On the other hand, however, I have a little complicated feeling when thinking of Princess Masako. Some people say that she must be free from the strong pressure now because the baby is boy. Is that really so? I'm skeptical about it. I don't think her feeling is so simple. As far as I know, maladjustment shows various symptoms both physically and mentally, and it is a refractory illness that requires a long time of treatment. I'm afraid that this happy event is likely to force her into more complicated and difficult situation.

Personally, I don't stick to the male line succession in consideration of the equal rights of men and women, but at the same time, as a Japanese, I understand those who support for the imperial traditions with such a long history. It is good to keep something very peculiar in the Imperial Court from generation to generation, but if the tradition gives too much burden of responsibilities to somebody in the imperial family, we should consider to do something about it. Owing to the birth of the successor to the throne, we don't have to worry about the succession issue for the time being. However it is only a temporary relief and If we want the long prosperity of the Imperial Family indeed, we should take advantage of this opportunity to deliberate the revision of the Imperial Household Law very carefully and earnestly, which, I think, greatly helps Princess Masako to get over the illness and fully demonstrate her exceptional brightness to play an important role as the Crown Princess.

Friday, September 01, 2006

September 1

Time flies! A new month has just started.
The hellish summer heat seems to be sluggishly going away and I can sense autumn air in early morning and late evening. With every rainfall, autumn, my favorite and the most beautiful season I think, is surely coming closer.

Today, September 1, is the day that most students go back to school, and it is also National Disaster Prevention Day.
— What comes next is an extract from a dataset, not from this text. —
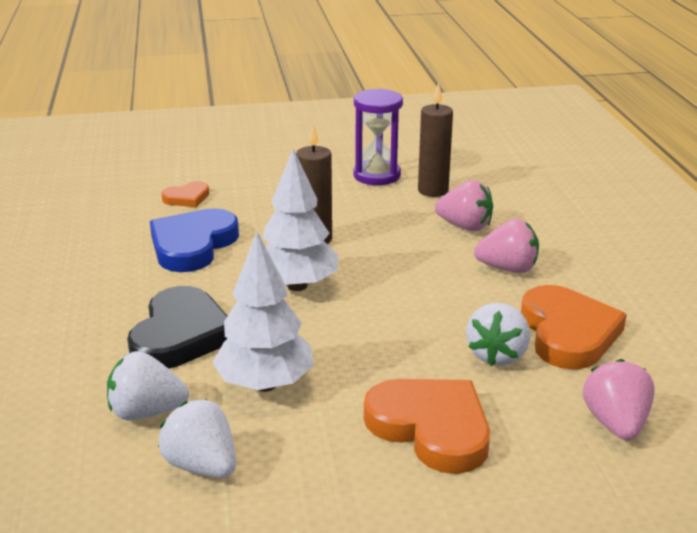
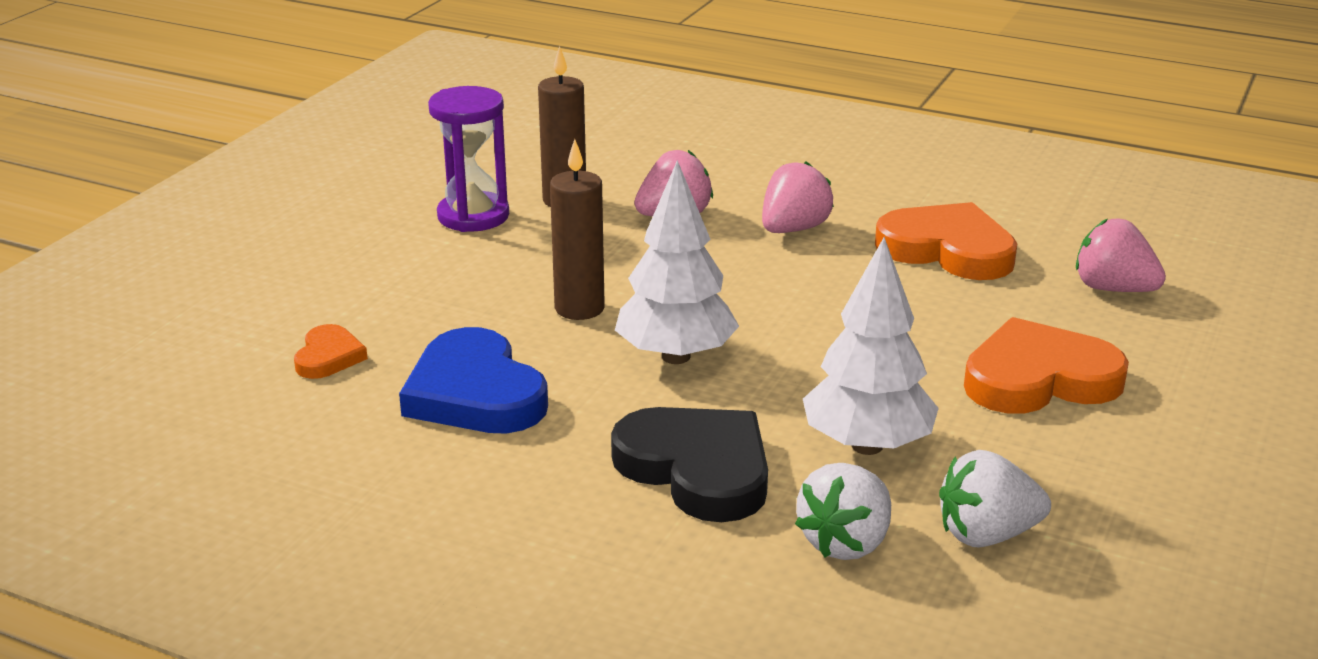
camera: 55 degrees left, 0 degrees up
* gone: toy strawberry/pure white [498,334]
The day was established in 1960 to mark Great Kanto Earthquake which took place on the same day in 1923. Today various disaster prevention drills are being carried out in many municipalities nation wide to make people be aware of natural disasters.
Timely (I know it isn't an appropriate word!) an earthquake jolted Kanto region last night. Although a seismic intensity of 4 on the 7-point Japanese scale is rather strong, thank god, no major damages or casualties have been reported.
Japan is a volcanic country. And naturally enough, we have a fear of earthquake, while enjoying hot springs. Big earthquakes are predicted soon or later in Kanto (east), Chubu (central), and Kansai (west) districts. Be prepared and have no regrets. The Great Hanshin Earthquake we experienced 10 years ago is a good lesson.

Besides earthquakes, the serious disasters I'm concerned with in these days are those led by blessings of civilization, such as the recent blackout in Tokyo metropolitan area, the serial elevator accidents, and the shredder tragedy. I'm afraid the more convenient life we pursue, The more lazy and careless we become. Today is a good opportunity to think of such things a little bit.

Oh, dear! I almost forgot a very important thing about today. It's my brothers' 48th birthday! I may send an email through cell phone and say "Happy Happy Birthday!"